■ WHAT YOU ARE ASKED TO DO ■
Please transcribe the listing that follows exactly; images are to be excluded.

════════════════

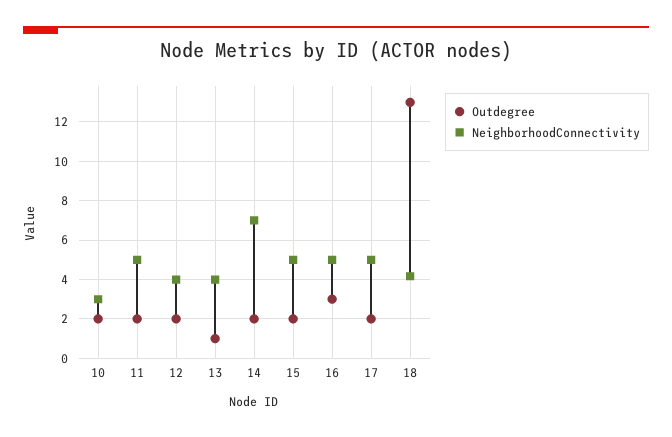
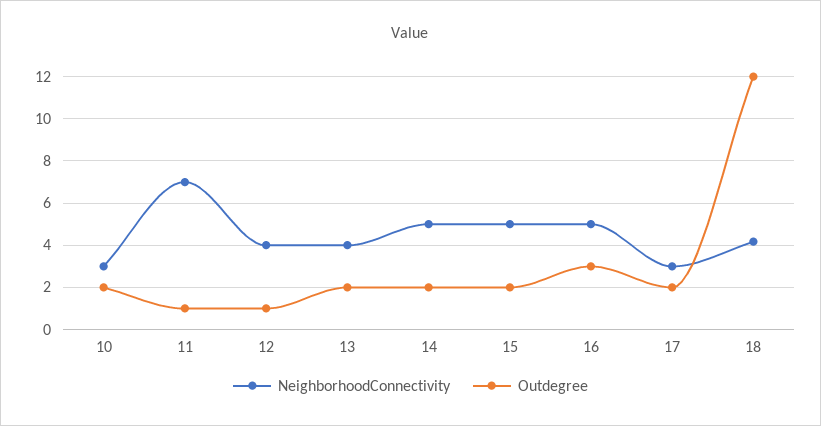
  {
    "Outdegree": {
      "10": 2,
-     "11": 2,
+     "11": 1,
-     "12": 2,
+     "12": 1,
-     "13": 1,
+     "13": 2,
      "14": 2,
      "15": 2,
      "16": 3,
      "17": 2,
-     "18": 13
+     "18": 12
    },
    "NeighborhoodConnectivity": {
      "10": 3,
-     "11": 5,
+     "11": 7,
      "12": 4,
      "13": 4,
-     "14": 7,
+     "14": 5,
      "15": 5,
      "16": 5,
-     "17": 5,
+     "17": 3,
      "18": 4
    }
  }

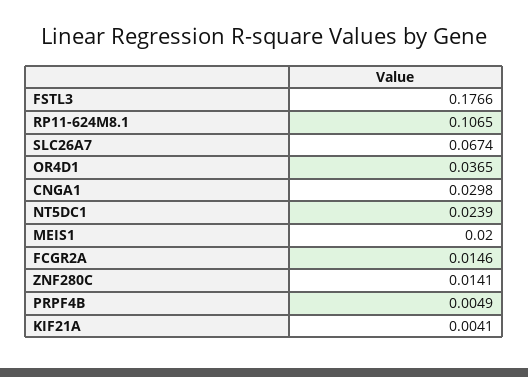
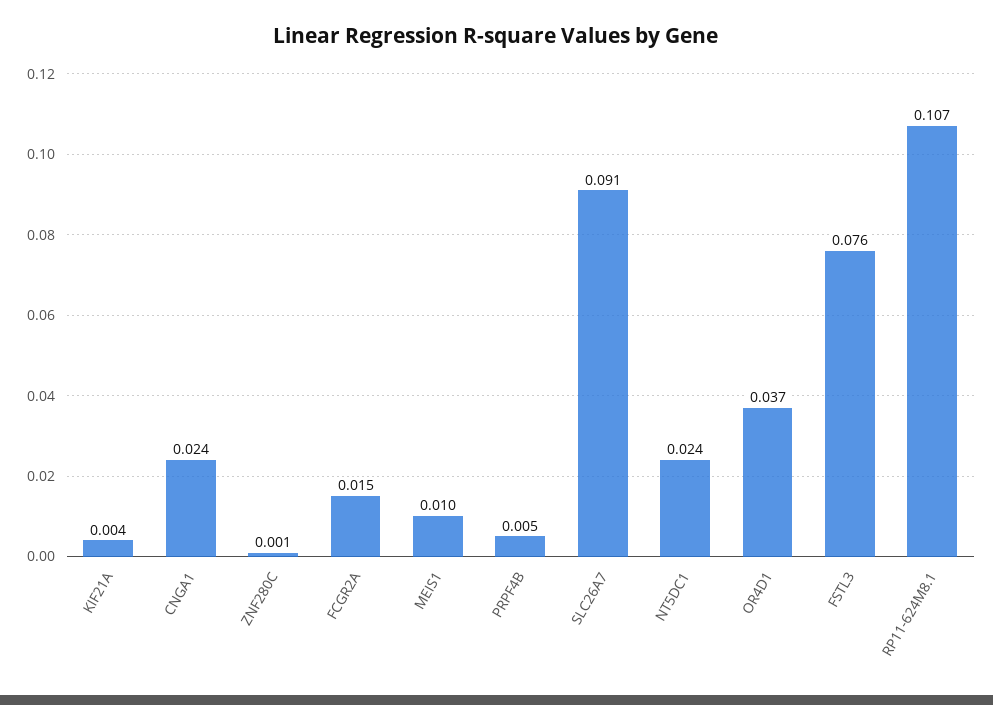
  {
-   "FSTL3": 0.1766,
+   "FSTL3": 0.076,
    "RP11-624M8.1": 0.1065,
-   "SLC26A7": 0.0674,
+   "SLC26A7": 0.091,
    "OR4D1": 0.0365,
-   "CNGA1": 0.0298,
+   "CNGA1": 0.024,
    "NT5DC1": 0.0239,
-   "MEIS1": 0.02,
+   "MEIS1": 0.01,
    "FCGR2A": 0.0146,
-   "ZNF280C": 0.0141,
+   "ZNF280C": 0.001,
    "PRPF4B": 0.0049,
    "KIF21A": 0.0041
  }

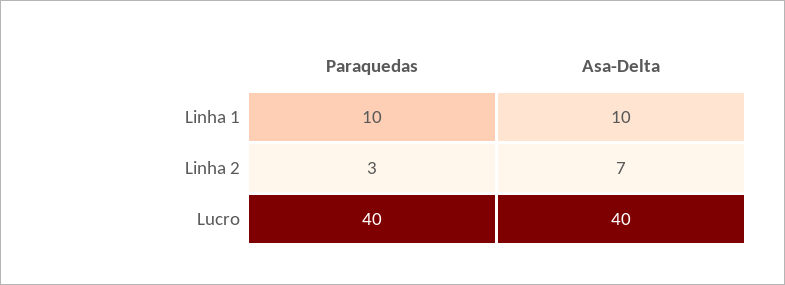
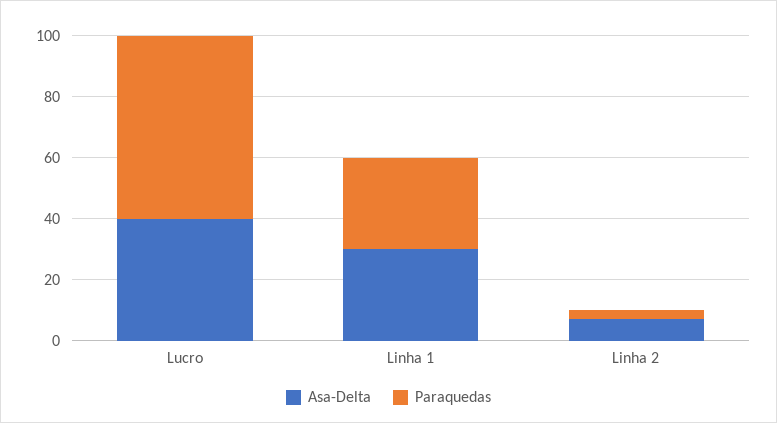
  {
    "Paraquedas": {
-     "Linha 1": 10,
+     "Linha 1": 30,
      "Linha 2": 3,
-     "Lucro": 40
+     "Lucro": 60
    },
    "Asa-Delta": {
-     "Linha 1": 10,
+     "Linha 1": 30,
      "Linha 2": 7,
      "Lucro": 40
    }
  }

════════════════

■ YOUR RESPONSE ■
  {
    "Outdegree": {
      "10": 2,
-     "11": 2,
+     "11": 1,
-     "12": 2,
+     "12": 1,
-     "13": 1,
+     "13": 2,
      "14": 2,
      "15": 2,
      "16": 3,
      "17": 2,
-     "18": 13
+     "18": 12
    },
    "NeighborhoodConnectivity": {
      "10": 3,
-     "11": 5,
+     "11": 7,
      "12": 4,
      "13": 4,
-     "14": 7,
+     "14": 5,
      "15": 5,
      "16": 5,
-     "17": 5,
+     "17": 3,
      "18": 4
    }
  }

  {
-   "FSTL3": 0.1766,
+   "FSTL3": 0.076,
    "RP11-624M8.1": 0.1065,
-   "SLC26A7": 0.0674,
+   "SLC26A7": 0.091,
    "OR4D1": 0.0365,
-   "CNGA1": 0.0298,
+   "CNGA1": 0.024,
    "NT5DC1": 0.0239,
-   "MEIS1": 0.02,
+   "MEIS1": 0.01,
    "FCGR2A": 0.0146,
-   "ZNF280C": 0.0141,
+   "ZNF280C": 0.001,
    "PRPF4B": 0.0049,
    "KIF21A": 0.0041
  }

  {
    "Paraquedas": {
-     "Linha 1": 10,
+     "Linha 1": 30,
      "Linha 2": 3,
-     "Lucro": 40
+     "Lucro": 60
    },
    "Asa-Delta": {
-     "Linha 1": 10,
+     "Linha 1": 30,
      "Linha 2": 7,
      "Lucro": 40
    }
  }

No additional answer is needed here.